Village and civil parish in South Yorkshire, England

Burghwallis is a small village and civil parish in rural South Yorkshire, England. The population of the civil parish as of the 2011 census was 300. The village is situated amongst mixed farmland and woodland on a slight rise roughly six miles north north west of Doncaster, or one mile off the A1.

The village church is dedicated to St Helen. The village pub is the Burghwallis.

==History==
In contrast with most of the villages surrounding Doncaster, very little in the way of residential development took place in Burghwallis during the 19th and 20th centuries. Today the village is one of a handful in the area to have retained much of its original character and has a very peaceful small-scale rural feel.

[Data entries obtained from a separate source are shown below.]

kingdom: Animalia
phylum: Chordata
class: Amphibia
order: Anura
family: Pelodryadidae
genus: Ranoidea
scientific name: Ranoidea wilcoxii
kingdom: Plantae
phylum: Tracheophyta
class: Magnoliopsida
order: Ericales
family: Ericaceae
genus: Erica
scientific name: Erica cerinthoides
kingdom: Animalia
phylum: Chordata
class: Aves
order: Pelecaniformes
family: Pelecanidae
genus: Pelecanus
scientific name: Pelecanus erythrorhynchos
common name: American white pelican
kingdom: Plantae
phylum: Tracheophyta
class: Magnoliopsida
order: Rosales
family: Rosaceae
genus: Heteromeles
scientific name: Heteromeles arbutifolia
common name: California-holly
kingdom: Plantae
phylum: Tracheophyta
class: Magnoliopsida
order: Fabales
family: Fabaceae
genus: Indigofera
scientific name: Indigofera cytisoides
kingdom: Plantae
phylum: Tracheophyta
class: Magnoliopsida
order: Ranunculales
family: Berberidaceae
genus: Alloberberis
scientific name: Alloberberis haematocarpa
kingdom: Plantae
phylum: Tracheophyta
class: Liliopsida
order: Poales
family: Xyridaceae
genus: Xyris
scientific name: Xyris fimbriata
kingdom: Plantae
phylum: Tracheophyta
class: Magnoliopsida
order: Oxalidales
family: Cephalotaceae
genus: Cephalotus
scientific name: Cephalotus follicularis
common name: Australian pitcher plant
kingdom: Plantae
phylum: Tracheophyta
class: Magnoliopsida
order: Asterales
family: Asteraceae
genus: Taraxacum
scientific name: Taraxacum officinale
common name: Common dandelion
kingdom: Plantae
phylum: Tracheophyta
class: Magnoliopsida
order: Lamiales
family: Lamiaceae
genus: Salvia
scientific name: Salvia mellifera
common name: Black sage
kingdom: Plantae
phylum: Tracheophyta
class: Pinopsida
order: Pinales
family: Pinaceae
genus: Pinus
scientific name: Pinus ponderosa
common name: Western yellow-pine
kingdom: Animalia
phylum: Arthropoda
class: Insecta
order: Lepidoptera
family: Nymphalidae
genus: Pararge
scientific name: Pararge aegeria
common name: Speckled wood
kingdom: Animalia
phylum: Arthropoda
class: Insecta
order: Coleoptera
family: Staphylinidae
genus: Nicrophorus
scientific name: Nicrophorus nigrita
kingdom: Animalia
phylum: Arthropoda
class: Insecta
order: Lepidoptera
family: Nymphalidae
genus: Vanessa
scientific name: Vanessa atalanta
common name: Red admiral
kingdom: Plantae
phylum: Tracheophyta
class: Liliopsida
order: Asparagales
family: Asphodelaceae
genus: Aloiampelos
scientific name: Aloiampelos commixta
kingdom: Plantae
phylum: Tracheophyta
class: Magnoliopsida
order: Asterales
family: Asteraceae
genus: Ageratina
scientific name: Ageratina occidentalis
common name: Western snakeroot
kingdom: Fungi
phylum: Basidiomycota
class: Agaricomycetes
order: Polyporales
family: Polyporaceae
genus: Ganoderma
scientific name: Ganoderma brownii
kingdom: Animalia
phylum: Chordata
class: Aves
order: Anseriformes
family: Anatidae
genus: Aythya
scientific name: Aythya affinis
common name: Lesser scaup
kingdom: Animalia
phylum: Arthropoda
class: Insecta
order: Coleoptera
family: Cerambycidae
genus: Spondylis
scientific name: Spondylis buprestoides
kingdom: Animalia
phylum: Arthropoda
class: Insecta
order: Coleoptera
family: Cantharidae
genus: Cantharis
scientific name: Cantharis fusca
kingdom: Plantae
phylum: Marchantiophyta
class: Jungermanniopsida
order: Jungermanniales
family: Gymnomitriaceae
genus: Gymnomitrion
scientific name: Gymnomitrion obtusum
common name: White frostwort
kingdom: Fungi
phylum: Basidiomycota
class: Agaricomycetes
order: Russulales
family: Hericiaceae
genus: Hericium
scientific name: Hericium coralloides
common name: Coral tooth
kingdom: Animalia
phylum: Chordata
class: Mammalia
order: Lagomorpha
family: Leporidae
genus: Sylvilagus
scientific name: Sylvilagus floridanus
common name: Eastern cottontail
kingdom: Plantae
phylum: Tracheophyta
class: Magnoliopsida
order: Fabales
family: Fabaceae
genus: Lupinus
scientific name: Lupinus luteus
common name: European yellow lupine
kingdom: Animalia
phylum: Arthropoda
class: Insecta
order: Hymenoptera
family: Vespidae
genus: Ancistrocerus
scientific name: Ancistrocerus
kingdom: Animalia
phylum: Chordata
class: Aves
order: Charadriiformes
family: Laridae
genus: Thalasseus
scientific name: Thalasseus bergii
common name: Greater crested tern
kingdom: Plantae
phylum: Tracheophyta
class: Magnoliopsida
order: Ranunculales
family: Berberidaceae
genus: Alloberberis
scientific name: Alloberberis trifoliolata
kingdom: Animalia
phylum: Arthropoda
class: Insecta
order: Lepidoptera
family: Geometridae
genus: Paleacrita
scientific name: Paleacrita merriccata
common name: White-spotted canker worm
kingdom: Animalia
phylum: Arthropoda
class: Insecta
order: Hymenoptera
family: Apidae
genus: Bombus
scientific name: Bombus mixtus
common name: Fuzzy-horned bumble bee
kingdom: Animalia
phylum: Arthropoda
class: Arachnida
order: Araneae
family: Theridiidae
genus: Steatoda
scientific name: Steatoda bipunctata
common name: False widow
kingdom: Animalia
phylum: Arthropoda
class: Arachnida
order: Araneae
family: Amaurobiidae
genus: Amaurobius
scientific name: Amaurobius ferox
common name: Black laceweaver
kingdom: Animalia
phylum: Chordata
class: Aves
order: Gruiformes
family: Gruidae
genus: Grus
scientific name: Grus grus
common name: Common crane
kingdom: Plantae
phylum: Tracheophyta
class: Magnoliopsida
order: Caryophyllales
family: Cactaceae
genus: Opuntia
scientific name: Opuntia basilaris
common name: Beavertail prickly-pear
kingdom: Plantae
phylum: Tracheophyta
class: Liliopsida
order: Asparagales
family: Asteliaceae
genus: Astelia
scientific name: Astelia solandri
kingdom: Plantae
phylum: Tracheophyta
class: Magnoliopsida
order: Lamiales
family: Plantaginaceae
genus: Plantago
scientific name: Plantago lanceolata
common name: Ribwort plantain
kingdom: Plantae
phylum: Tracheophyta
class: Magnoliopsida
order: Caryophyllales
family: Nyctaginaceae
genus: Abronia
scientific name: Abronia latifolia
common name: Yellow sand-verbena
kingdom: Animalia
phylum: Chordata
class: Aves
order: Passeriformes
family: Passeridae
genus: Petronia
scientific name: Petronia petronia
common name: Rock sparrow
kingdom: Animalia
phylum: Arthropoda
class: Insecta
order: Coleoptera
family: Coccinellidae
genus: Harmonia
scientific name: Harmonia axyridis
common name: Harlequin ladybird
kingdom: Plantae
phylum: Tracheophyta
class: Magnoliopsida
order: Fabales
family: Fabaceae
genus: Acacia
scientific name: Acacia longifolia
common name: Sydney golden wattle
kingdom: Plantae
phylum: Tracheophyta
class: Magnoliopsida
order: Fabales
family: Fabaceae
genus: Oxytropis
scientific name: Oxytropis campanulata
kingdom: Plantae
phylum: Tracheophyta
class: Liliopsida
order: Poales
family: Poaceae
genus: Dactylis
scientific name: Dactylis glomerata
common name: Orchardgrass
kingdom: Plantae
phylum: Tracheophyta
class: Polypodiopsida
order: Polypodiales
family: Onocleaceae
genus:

No church is mentioned in Burghwallis' entry in the Domesday Book; however, the Grade II Listed St Helen's chapel is likely to have been either standing or under construction at the time. Several architectural features suggest it is of a pre-Conquest design, and it is held to have been built between 950 and 1100 AD. Parish records as far back as 1596 exist and are available from the Doncaster archives. Priest-in-charge Revd Chris Herbert

The parish was the home of Catholic martyr John Anne, who lived in the Hall during the 16th century.

==Etymology==
Burgh in general tends to mean town/township in Old Norse and Old German. The parish is referred to simply as "Burg" in the Domesday book, becoming Burghwallis in the early 13th century when Dionysia – one of seven surviving daughters of the local lord – was married into the Wallis family. The Wallis family line persisted among the local landowners through to the early 17th century by which time the name of the settlement was so far removed from that of the local aristocracy that the succeeding Anne family appear not to have thought to change it. The name literally means "village of the Wallis family".

==The music box ghost==
Burghwallis Hall, also known as St Anne's Convent, is reputed to have a ghost. On 14 March 1934 a mother smothered her son while he slept, then concealed the body in a closet. Her husband discovered the body, then murdered his wife and took his own life. A music box is reputed to have been heard through the corridors along with the voice of a small boy. The ghost of the man in grey and a small woman are also claimed to be seen walking the corridors.

==Notable residents==
- Jeremy Clarkson spent his childhood on the nearby Home Farm.